Pour les gens simples d’esprit tels que moi, il existe une certaine magie à croiser, au hasard d’une rencontre, des êtres qui se révèlent parfaitement ambidextres. L’étonnement qu’ils me procurent va de la poignée de main que l’on hésite à tendre de crainte de se fourvoyer à cette curieuse manière de coiffer leurs cheveux, la raie au milieu. Un monde merveilleux, car différent, s’offre alors à ceux et celles qui manipulent en permanence les accessoires quotidiens toujours avec la même main, le même bras, et qui, au cas où cette main maîtresse viendrait à être défaillante, s’en plaignent longuement en attendant la guérison, l’arrivée du docteur et parfois de l’archiprêtre, quand il passe ses vacances par là. Parfois un pape, de retour de visite à Lampedusa, bénit la masse défavorisée d’un signe de croix que dessine son bras gauche dans l’air compatissant et lourd. Un geste aux pestiférés, sans doute, les gauchers ayant pour réputation d’être natifs de Pandémonium, la célèbre cité des Enfers, où les travailleurs battent le faire en se croisant les bras, dit-on au Paradis, situé quelques étages au-dessus de cette belle contrée qu’est le Nowhere, le pays où le soleil caresse mais ne calcine pas.
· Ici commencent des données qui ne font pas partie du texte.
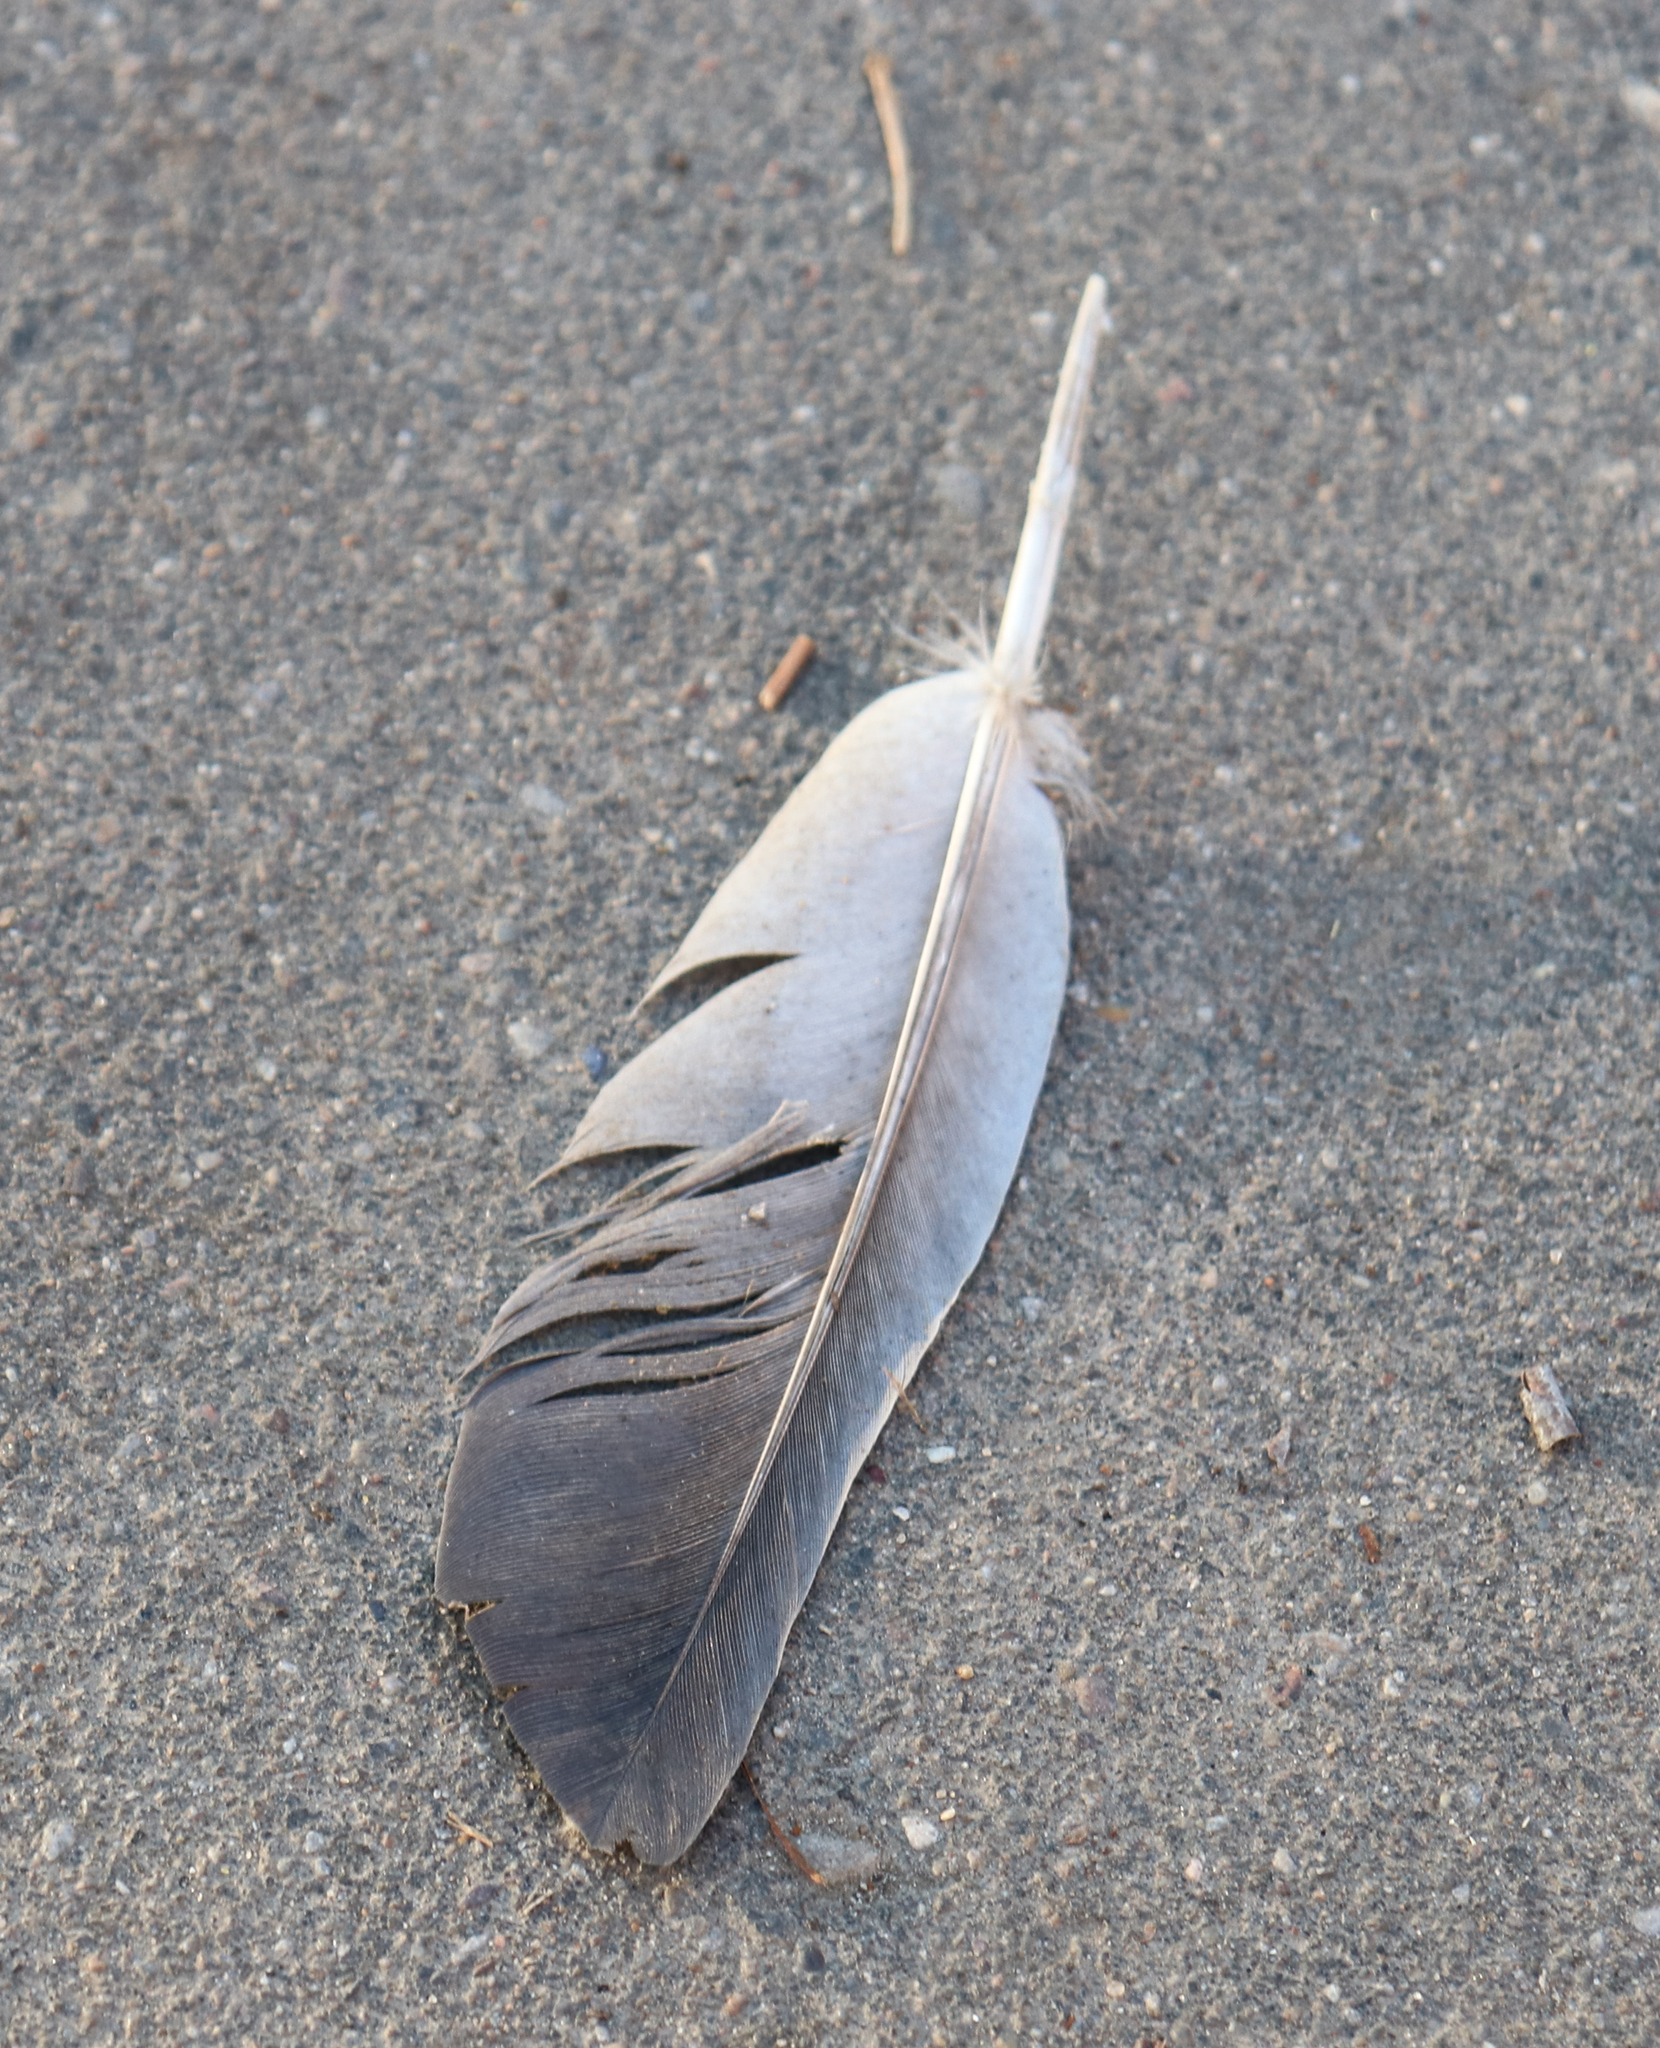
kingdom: Animalia
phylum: Chordata
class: Aves
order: Columbiformes
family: Columbidae
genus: Columba
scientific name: Columba livia
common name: Rock pigeon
Mais revenons aux ambidextres, tant qu’un exemple fameux chatouille mes paumes et mes plantes : Cédric Villani. Cet homme, que j’admire par ailleurs, et que j’admirerais encore plus si je comprenais la mécanique quantique du dérailleur Shimano ( à ce propos, merci à vous, monsieur Cimino de Palerme, de m’offrir un vélo neuf car vous avez réduit en poudre le mien lors de mes vacances dans l’Aspromonte -et merci de l’avoir fait, j’étais alors incapable de grimper la moindre colline -). Cédric Villani est le stéréotype de l’ambidextre : la chevelure également répartie de part et d’autre de sa raie avec élégance et classe, pas un tube capillaire de plus d’un côté ou de l’autre, la trace régulière des dents du peigne menée par la main droite ne se différenciant en rien de celle menée par la gauche, qui de plus ne néglige pas l’ombre d’un poil, ni la longueur millimétrique du fin poil qui s’étend jusqu’à la baie de Rio, il enseigne la magie des mathématiques aux enfants fourbus, tout comme le physicien Yves Klein s »amuse des adultes, des chats et des moutons (…) sur France Culture. Il surveille les doigts dressés dans la classe, compare, analyse, synthétise et, au final repère l’enfant planqué près de la fenêtre, ce petit garnement qui regarde le soleil allumer sur le pré vert son désir d’évasion loin de Belle Ile en mer, (où pourtant bien des enfants aimeraient aller), au lieu de suivre le cours traitant de la stratégie du noeud de cravate formulé par une seule bande de tissu entortillée en anneau de Moebius, de la soie, plus douce et plus maniable que le chanvre et l’indien réunis, noeud qui dissimule deux bouts dissemblables, mais étonnamment conformes à la vision surréaliste de deux bras jetés autour d’un cou.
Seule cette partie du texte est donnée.